I'm trying to assign an object value to a variable that is defined later in my code (in other words, assigne the value to an address), such as:

var memory;

var object = {};

object.mem = memory;

memory = 'hop';

console.log(object.mem);

would return 'hop'

Nate
  • 7,606
  • 23
  • 72
  • 124
  • Primitives like strings are immutable, and passed by just plain old value, so you don't have a reference to the variable, you just set `object.mem` to `undefined`, and changing the variable later doesn't affect that at all.
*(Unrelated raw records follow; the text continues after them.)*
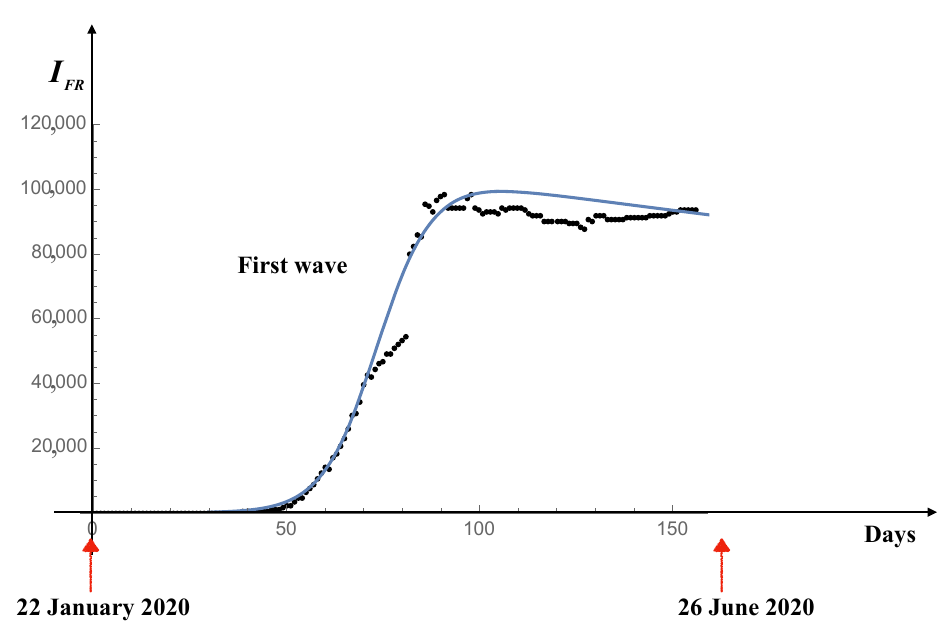
Figure 24. Comparison between theoretical predictions (blue line) and real data (black dots) for France during the first wave of Coronavirus. The values of the parameters are; ˜ α = 0.145 day − 1 , β = 0.5 day − 2 , K = 110,000, and t L = 53 days, respectively.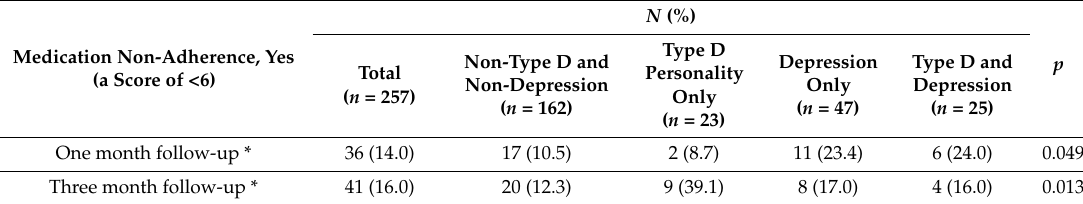
Table 2. Frequency of medication non-adherence by Type D personality and depression groups at baseline. Medication Non-Adherence, Yes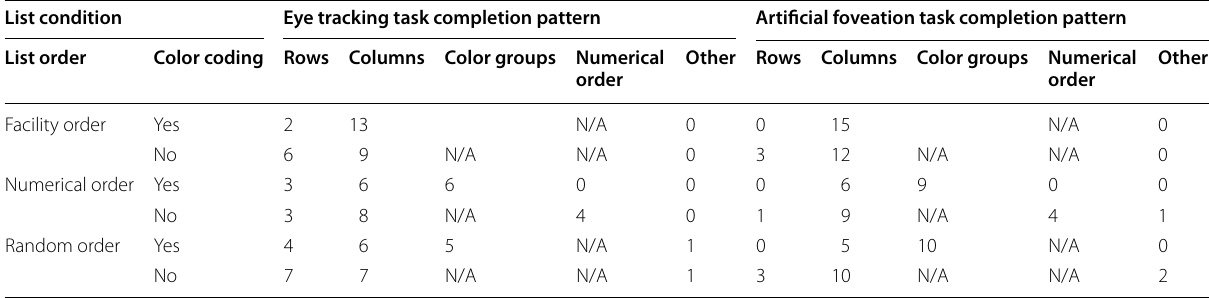
Table 2 The number of participants using each task completion strategy for each list presentation condition in the eye tracking and artificial foveation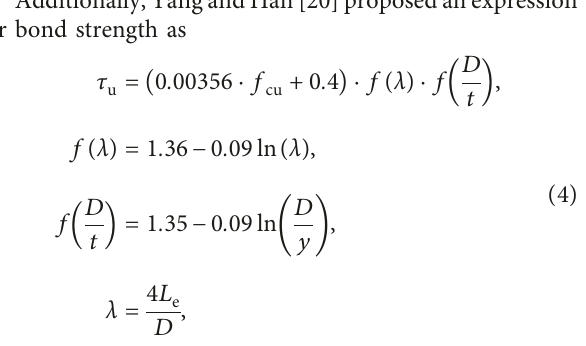
Figure 9: Typical bond stress-slip of different concrete strengths.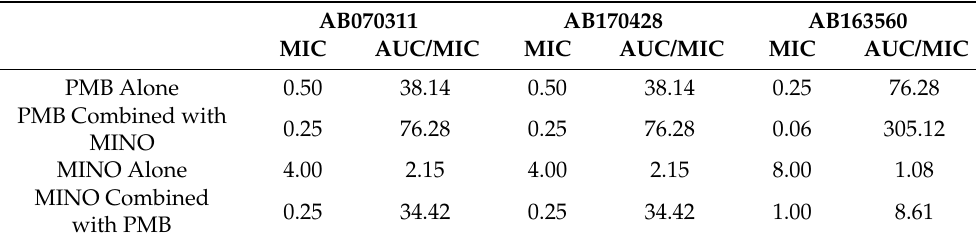
Table 3. PK/PD calculations of tested CRAB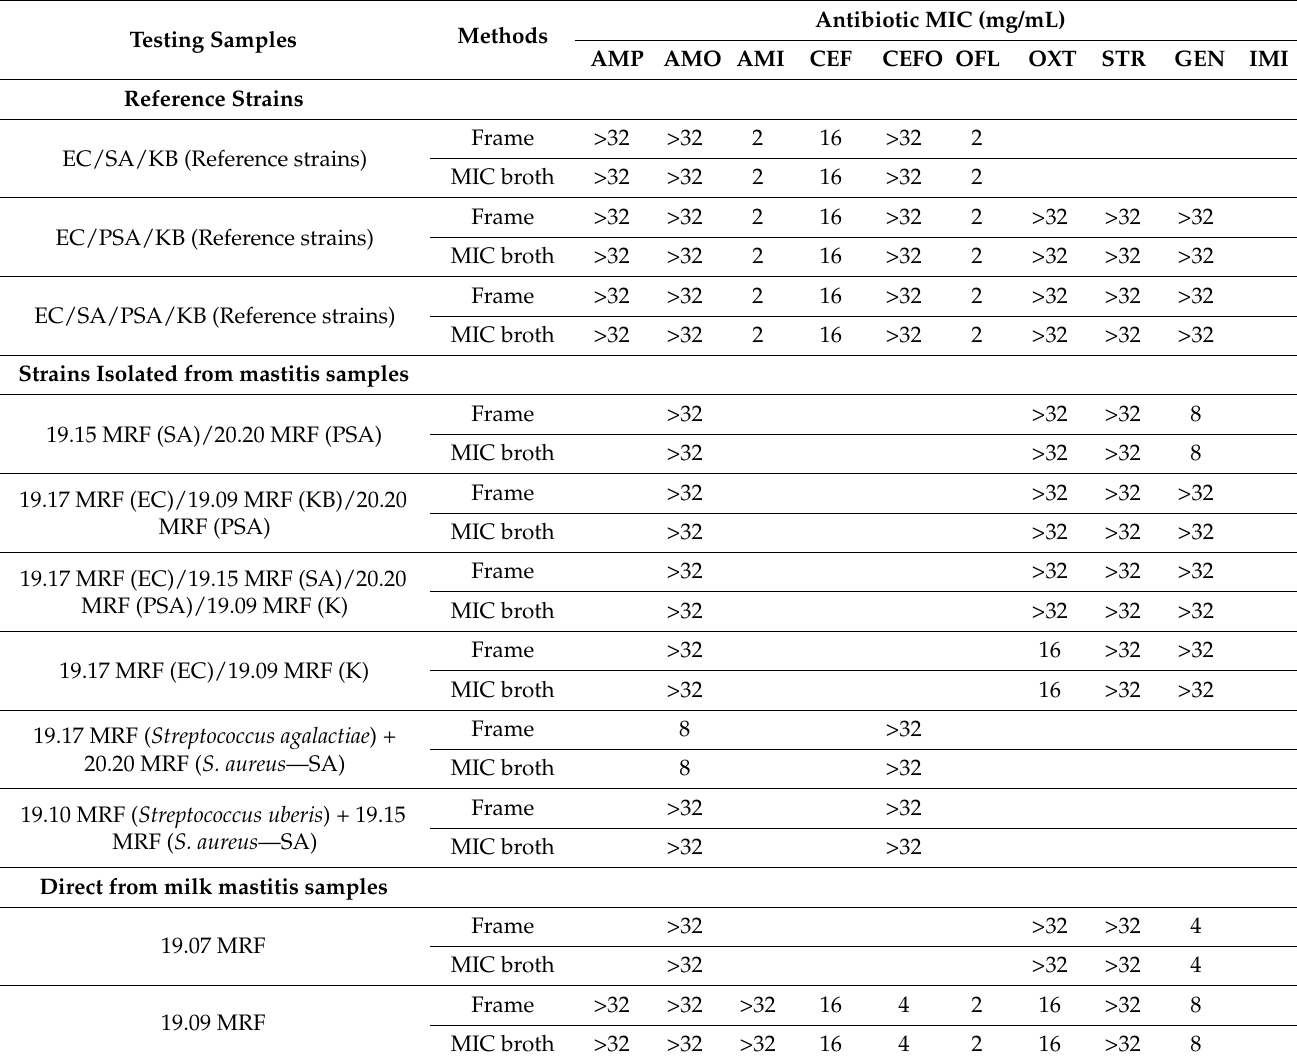
Table 2. Measure the impact of mixtures pathogens to antibiotic resistance on reference strains and mastitis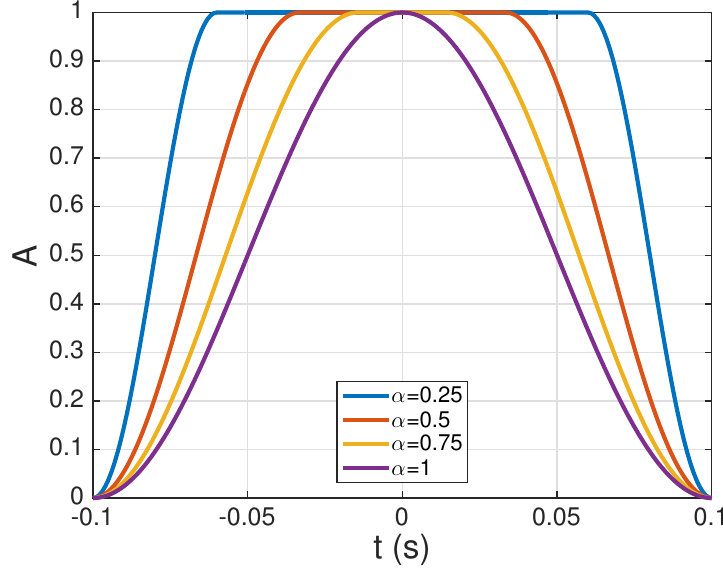
Figure 4. Several examples of the raised cosine window of Equation (11) for T s = 1 ms, L max = 201, and different values of the parameter α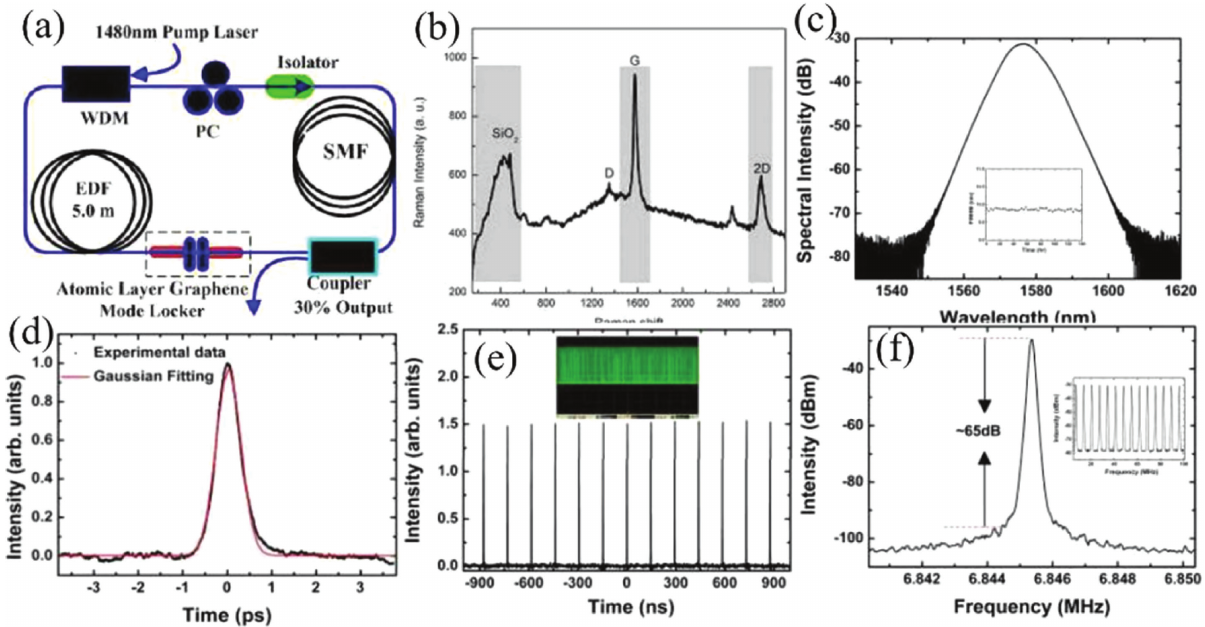
Figure 10: Mode-locked fiber lasers with graphene SA at the 1.55- μ m region. (A) Schematic of the fiber laser. (B). Raman spectra of the graphene film. (C) Optical spectrum. (D) Autocorrelation traces of the pulses. (E) Oscilloscope trace of the single pulse emission. Inset: pulse train of CW mode-locking in millisecond time scale. (F) Fundamental radio frequency (RF) spectrum of the laser output. Inset: wideband RF spectrum up to 100 MHz. Reproduced with permission from Ref. [14]. Copyright 2009, American Chemical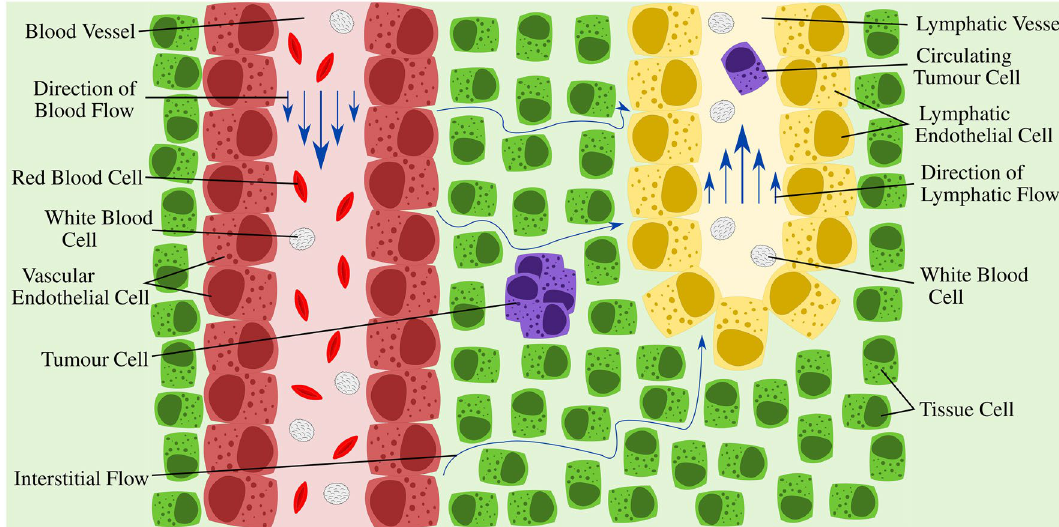
Figure 1. Different flow regimes in the body. High-velocity fluid exits the blood vessels, surrounding the normally static tissue cells, and progressing slowly in the direction of the lymphatic vessels. This is known as interstitial flow. Excess fluid is collected by the lymphatic vessels and returned to the blood. Fluid flow direction is indicated by the blue arrows. Figure was created using Inkscape 31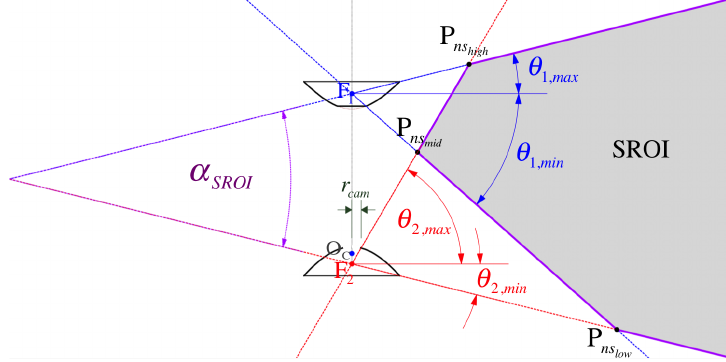
Figure 6. A cross section of the SROI (shaded area) formed by the intersection of view rays for the limiting elevations θ 1/2, min / max . The nearest stereo ( ns ) points are labeled P ns they are the vertices of the hull that near-bounds the set of usable points for depth computation from triangulation (Section 5.2). See Table 3 for the proposed sensor’s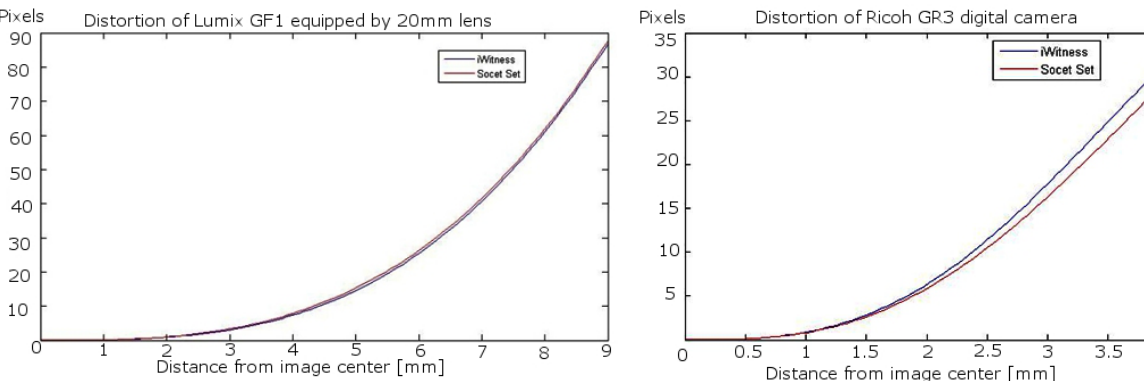
Figure 5. Radial distortions of Lumix ( left ) and Ricoh ( right ) cameras.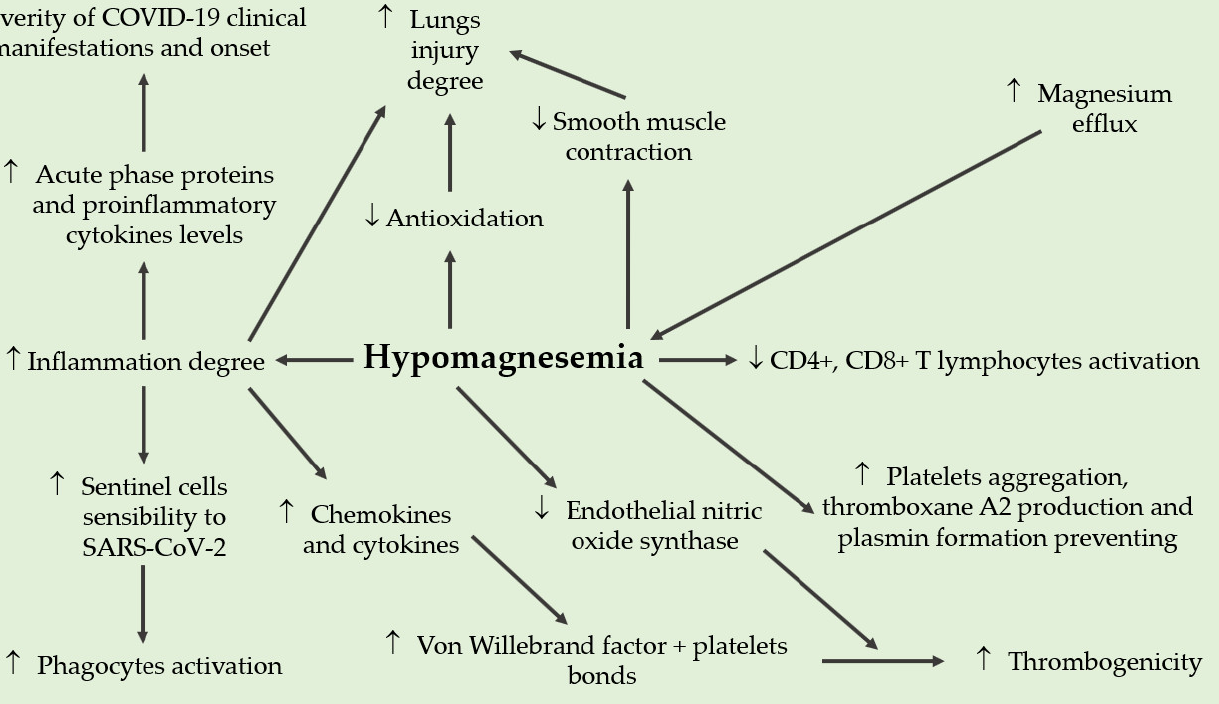
Figure 1. Pathophysiological role of magnesium deficiency in infection with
There's really no way to do what you're expecting here – adeneo Jun 05 '15 at 21:10
  • Possibly related: http://stackoverflow.com/questions/6605640/javascript-by-reference-vs-by-value – disappointed in SO leadership Jun 05 '15 at 21:11
  • I assume that there is a reason why you can't leave out `memory` and simply assign "hop" directly to `object.mem`? – talemyn Jun 05 '15 at 21:11
  • @adeneo So there is no pointers in javascript? – Nate Jun 05 '15 at 21:12
  • @talemyn Yes, my code is far more complex but I simplified it here... – Nate Jun 05 '15 at 21:13
  • 1
    @ncohen No, JavaScript doesn't have pointers. The closest equivalent would be defining a [getter](https://developer.mozilla.org/en-US/docs/Web/JavaScript/Reference/Functions/get)/[setter](https://developer.mozilla.org/en-US/docs/Web/JavaScript/Reference/Functions/set) -- `var object = { get mem() { return memory; }, set mem(value) { memory = value; } };` – Jonathan Lonowski Jun 05 '15 at 21:14

2 Answers2

1

You cannot do it with a primitive directly but you could create an object that acts as a pointer which contains the value. You end up with an extra layer of indirection but that might meet your needs. e.g.

var memoryPointer = {
    value : null
};

var object = {};

object.mem = memoryPointer;

memoryPointer.value = 'hop';

console.log(object.mem.value);
bhspencer
  • 13,086
  • 5
  • 35
  • 44
-1

To make object.mem == hop, I have a few answers
1.

var memory;

var object = {};

object.mem = memory;

memory = 'hop';
object.mem = memory;
console.log(object.mem);

Because when you assigned object.mem = memory, memory was undefined.
So you could just assign memory before the object.